(ASSIGNMENT): Copy exactly the line that contains "caso che sia" plus all remaining lines of the data, and leave out every line before it.

==== DATA

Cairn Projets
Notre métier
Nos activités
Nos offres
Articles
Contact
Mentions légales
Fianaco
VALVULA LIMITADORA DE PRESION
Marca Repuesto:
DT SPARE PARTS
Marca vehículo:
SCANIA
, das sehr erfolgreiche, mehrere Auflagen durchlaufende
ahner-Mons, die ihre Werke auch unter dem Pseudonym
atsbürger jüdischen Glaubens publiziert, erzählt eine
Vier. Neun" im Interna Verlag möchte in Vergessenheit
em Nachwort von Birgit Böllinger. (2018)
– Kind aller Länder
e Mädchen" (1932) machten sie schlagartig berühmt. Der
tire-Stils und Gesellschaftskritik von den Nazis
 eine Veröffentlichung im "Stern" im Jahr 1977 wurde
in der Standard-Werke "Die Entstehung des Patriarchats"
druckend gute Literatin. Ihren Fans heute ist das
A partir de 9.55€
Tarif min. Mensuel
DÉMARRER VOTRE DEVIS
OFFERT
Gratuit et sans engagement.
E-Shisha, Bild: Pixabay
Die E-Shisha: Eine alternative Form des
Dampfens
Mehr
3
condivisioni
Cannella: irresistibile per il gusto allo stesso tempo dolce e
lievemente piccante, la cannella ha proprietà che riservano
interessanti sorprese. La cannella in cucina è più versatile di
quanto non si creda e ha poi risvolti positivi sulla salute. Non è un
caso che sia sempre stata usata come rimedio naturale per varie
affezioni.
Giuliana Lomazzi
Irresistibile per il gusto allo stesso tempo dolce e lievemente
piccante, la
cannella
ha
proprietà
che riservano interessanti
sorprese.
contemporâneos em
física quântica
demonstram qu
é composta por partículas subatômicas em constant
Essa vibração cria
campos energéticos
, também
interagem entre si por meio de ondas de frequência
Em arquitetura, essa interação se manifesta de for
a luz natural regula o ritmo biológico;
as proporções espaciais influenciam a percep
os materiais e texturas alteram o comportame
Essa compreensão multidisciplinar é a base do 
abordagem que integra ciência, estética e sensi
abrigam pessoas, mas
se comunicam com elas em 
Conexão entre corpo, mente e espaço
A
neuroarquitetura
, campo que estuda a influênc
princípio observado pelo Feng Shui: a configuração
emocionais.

========

(TASK OUTPUT):
caso che sia sempre stata usata come rimedio naturale per varie
affezioni.
Giuliana Lomazzi
Irresistibile per il gusto allo stesso tempo dolce e lievemente
piccante, la
cannella
ha
proprietà
che riservano interessanti
sorprese.
contemporâneos em
física quântica
demonstram qu
é composta por partículas subatômicas em constant
Essa vibração cria
campos energéticos
, também
interagem entre si por meio de ondas de frequência
Em arquitetura, essa interação se manifesta de for
a luz natural regula o ritmo biológico;
as proporções espaciais influenciam a percep
os materiais e texturas alteram o comportame
Essa compreensão multidisciplinar é a base do 
abordagem que integra ciência, estética e sensi
abrigam pessoas, mas
se comunicam com elas em 
Conexão entre corpo, mente e espaço
A
neuroarquitetura
, campo que estuda a influênc
princípio observado pelo Feng Shui: a configuração
emocionais.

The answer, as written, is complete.